TEXT PROVIDED:
..........

Let us begin our examination of the state of American
conservatism with a little history.
Forty-five years ago, Lyndon Baines Johnson won the presidency
in a landslide, receiving 61 percent of the popular vote and
carrying 44 states for a total of 486 electoral votes. Johnson's
coattails were long and wide: Democrats wound up with a two-to-one
majority in the Senate and the House of Representatives-- the
largest Democratic majority in the House since the high point of
the New Deal.
The political historian Theodore White concluded that "the
elections of 1964 had left the Republican party in desperate
condition."[1] Because Barry Goldwater had run a defiantly
conservative campaign from beginning to end, most political experts
were quick to second White's bleak assessment of Republicanism and
go him one better with regard to the state of American
conservatism.
Walter Lippmann, the preeminent pundit of the day, wrote that
the returns disproved "there is a great latent majority of
'conservative' Republicans." Author-journalist Robert J. Donovan
said that if Republicans are seen to be "the voice of right-wing
radicalism," they "will remain a minority party indefinitely." The
New York Times's James Reston summed up that "Barry
Goldwater not only lost the presidential election...but the
conservative cause as well."[2]
Conservatives dismissed this doomsday analysis. Ronald Reagan,
fresh from his widely hailed national television address on behalf
of Goldwater, wrote that the landslide majority did not vote
against conservatism but against "a false image" of conservatism
that "our liberal opponents successfully mounted."
Frank Meyer, the politically astute senior editor of National
Review, pointed out that despite the caricature of the
conservative cause as "extremist, radical, nihilist, anarchic,"
two-fifths of the voters voted for the conservative alternative to
liberalism.[3] Meyer's implication was clear: You can
build a powerful political movement on a foundation of 27 million
true believers.
So who was proved more correct in their assessment of the
returns--Walter Lippmann or Ronald Reagan?
From Goldwater to Reagan
Reviled and rejected in 1964 as no other presidential candidate
in the 20th century--one magazine cover screamed that he was
"psychologically unfit" to be President--Barry Goldwater was easily
reelected to the U.S. Senate in 1968 while the President who buried
him in an historic landslide dared not seek reelection.
Looking back, we can see that the 1964 election results and the
1965 passage of the Great Society into law marked the apogee of
modern liberalism. In 1966, the Republican Party, led by Goldwater
conservatives, gained 47 seats in the House of Representatives and
three seats in the Senate.
Fifteen years after the so-called Goldwater debacle, Ronald
Reagan announced that he would again seek the Republican nomination
for President. The immediate reaction of the punditocracy was that
Reagan was too old--he was nearly 69--too conservative, and too
dumb to be President. How could anyone who had hosted a TV program
called "Death Valley Days" cope with the multifaceted
responsibilities of the leader of the free world?

..........

THE PROBLEM:
In the passage on American conservatism, how many House seats did the Republican Party gain in 1966?

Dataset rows
..........

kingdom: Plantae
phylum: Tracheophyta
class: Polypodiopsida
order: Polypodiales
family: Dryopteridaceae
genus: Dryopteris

..........

RESULT OF THE EXERCISE:
47 seats.